Passion. Paixão. Pasión. Leidenschaft (what the heck, German). Asked always in a singular, interrogation form, and almost always used as a declarative, implicit fact. What is that one passion of yours, and what are you doing to pursue it? — oh, don’t you even dare to even consider answering this question with a “I don’t know yet…!”, because I’m sure that cost me the chance of working with a startup in London in 2014, after being told that it was an answer from someone who didn’t have his priorities figured out. I like to think it was their loss.
However, since that moment, I became a man on a mission: I’d stop screwing around and find this godforsaken passion of mine. Focus, Ricardo, focus, there’s a passion to be found out there! I sometimes find coins on the street. How much harder can this be?
Luckily it didn’t take me long to realise I was on a rather pointless mission. Cal Newport has written beautifully about why this is the wrong question to ask to begin with; he calls it the passion trap, a path to an endless spiral of uncertainty, an expectation in desperate need of attention. After 3 weeks of self-inflicted emotional pain for not having my life figured out, I really felt like I was chasing my own tail… even worse, a tail that wasn’t even mine to begin with.

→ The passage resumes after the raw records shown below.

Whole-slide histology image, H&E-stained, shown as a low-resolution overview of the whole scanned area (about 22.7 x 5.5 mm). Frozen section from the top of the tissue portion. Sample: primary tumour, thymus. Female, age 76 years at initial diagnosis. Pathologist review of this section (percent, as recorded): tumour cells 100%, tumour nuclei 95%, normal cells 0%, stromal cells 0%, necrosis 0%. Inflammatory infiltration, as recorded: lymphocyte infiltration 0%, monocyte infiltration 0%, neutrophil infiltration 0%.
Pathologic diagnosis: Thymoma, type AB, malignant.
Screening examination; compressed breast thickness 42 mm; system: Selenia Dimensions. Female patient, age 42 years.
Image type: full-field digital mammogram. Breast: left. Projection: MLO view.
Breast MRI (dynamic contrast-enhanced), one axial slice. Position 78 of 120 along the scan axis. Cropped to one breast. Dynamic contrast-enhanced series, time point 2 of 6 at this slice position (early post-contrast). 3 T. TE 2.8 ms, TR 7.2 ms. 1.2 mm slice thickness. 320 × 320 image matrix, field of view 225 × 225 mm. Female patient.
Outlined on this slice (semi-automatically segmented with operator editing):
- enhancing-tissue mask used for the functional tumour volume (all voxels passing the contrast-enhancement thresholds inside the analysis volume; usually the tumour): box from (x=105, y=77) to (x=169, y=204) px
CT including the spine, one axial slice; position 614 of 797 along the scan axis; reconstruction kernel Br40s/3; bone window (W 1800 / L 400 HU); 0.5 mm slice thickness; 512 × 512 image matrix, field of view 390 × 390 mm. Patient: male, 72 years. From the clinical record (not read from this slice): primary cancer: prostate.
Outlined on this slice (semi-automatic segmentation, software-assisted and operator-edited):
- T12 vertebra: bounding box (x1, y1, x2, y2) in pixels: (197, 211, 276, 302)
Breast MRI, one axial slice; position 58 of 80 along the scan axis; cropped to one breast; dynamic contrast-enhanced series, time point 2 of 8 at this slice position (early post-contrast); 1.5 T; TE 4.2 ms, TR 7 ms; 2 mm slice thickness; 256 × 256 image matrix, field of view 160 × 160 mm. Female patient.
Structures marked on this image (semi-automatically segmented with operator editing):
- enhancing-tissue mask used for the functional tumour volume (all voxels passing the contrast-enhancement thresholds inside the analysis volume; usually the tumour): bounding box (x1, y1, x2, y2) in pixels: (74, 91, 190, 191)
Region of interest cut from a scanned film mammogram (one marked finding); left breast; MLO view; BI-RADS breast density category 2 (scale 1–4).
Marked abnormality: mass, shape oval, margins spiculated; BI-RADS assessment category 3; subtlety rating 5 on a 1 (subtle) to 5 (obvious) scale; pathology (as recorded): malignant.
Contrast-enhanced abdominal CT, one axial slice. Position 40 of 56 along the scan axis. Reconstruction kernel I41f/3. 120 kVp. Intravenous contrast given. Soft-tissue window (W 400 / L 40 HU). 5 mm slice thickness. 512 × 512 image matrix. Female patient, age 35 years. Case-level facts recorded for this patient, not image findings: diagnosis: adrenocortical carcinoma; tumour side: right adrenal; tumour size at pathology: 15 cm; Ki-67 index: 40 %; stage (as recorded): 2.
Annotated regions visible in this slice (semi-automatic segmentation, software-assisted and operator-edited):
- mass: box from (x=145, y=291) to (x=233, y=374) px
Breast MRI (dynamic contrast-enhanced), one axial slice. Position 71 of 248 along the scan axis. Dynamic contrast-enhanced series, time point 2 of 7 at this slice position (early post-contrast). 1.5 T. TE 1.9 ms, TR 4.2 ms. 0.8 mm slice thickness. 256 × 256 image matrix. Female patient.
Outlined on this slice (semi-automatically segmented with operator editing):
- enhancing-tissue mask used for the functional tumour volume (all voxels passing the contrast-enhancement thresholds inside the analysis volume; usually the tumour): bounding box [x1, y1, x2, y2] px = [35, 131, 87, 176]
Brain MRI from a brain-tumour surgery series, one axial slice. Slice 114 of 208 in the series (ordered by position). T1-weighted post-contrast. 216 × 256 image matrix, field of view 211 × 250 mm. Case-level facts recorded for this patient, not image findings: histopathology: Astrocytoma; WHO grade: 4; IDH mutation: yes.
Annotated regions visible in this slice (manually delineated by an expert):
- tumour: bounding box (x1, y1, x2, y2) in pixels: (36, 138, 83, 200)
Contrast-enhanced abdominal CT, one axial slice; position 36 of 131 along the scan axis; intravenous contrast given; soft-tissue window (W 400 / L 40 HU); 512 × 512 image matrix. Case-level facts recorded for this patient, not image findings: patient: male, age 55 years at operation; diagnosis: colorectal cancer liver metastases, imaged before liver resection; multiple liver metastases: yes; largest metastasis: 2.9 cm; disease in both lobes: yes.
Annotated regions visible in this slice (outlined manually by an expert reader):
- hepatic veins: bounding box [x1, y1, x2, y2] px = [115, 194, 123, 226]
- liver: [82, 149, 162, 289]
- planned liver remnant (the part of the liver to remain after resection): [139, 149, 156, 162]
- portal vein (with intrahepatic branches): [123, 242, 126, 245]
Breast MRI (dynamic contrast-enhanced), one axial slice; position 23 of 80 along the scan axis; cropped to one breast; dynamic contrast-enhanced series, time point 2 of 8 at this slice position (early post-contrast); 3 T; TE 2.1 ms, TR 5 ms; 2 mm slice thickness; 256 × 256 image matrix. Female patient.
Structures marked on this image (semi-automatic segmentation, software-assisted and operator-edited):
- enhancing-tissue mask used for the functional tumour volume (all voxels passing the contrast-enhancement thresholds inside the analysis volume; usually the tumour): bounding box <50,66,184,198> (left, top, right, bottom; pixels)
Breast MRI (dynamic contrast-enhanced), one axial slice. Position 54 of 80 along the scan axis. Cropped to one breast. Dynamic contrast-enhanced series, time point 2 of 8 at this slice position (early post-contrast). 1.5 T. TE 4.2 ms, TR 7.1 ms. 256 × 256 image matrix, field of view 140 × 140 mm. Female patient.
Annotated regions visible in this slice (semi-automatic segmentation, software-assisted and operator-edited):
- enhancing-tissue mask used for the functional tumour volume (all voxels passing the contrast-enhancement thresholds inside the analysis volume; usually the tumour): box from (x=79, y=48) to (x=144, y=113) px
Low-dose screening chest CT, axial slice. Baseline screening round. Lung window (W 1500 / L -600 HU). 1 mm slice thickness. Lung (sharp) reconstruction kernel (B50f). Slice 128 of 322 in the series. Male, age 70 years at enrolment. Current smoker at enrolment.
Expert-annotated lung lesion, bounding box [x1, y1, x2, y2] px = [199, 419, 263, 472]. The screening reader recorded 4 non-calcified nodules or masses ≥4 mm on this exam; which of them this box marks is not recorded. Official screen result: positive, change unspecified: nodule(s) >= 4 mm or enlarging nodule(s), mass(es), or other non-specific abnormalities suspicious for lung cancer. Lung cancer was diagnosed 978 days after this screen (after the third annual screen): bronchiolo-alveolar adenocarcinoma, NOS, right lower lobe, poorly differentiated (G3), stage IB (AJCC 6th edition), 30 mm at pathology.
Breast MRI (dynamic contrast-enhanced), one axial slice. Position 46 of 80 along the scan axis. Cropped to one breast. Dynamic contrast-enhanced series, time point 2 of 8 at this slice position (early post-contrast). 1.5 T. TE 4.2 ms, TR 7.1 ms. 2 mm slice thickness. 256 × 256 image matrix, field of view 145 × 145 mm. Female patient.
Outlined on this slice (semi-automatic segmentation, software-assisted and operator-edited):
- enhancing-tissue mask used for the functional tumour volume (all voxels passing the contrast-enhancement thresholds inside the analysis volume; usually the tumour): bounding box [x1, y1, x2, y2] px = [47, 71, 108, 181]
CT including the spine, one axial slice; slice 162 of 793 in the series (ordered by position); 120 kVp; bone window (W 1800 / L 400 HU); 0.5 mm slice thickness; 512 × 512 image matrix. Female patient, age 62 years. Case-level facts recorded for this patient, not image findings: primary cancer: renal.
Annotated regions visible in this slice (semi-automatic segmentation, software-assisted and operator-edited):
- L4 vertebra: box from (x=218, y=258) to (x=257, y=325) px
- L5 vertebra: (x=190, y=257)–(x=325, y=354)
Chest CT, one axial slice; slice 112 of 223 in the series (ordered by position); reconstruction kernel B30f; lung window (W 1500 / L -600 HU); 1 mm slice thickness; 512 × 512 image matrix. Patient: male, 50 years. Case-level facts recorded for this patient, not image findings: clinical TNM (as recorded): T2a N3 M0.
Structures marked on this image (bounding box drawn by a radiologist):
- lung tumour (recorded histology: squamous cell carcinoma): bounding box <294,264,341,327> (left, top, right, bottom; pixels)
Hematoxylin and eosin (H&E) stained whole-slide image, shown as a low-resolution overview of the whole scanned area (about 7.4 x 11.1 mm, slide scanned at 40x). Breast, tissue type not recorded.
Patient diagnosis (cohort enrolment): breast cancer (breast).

The more emphasis you place on finding work you love, the more unhappy you become when you don’t love every minute of the work you have.
And yet, knowing this, something was still missing. If pursuing the promise of a passion is the wrong path to take, what course of action to take, then? What’s the right question to ask, if there even is one? Well, my lizard brain has lead me to this other word: Curiosity.
Jonathan Fields once said on one of his podcasts that the opposite of happiness isn’t sadness. Sadness is, for better and for worse, a natural part of life that we all should expect and learn how to deal with at times. He wisely mentioned the lack of curiosity as being the very opposite of happiness; the unwillingness to learn, to listen and discover what’s around us at every moment can be a slow, silent killer of empathy. Being in a curious state of mind makes us ask (silly) questions, experiment and tinker with the building blocks of life. And this is the state of mind that enables opportunity, allowing for passion to flow through without even being aware of it.
Thinking back, when I was 13 and in school, I didn’t plan my play and recess time based on my passions… I did things because I was curious about them. So did you and just about everyone else. What changed, then?
Letting go of my Passion Driven Development mode has made me pursue the things I naturally know I’m curious about. Examples? Well, I now walk to work, because I’m curious about the mundane daily life around me. I’m also photographing more, not because I’m questioning whether or not I should make a career out of photography, but because I’m interested in experiencing the world through the lens again. I’m reading more about Stoicism and Buddhism knowing well that I won’t become a monk; accepting my curiosity about these topics is my green card to create the opportunity for them.
And as for passion itself? Phil Tippett, the mastermind behind the stop-motion animation on the first Star Wars and Jurassic Park movies, recently summarised his 40 year career by quoting Mark Z. Danielewski:
“Passion has little to do with euphoria and everything to do with patience. It is not about feeling good. It is about endurance. Like patience, passion comes from the same Latin root: pati. It does not mean to flow with exuberance. It means to suffer.”
Before being “hungry and foolish”, adding “curious” to this array of soul states is probably a good idea. Passion can wait, in the meantime please do whatever you feel most attracted to.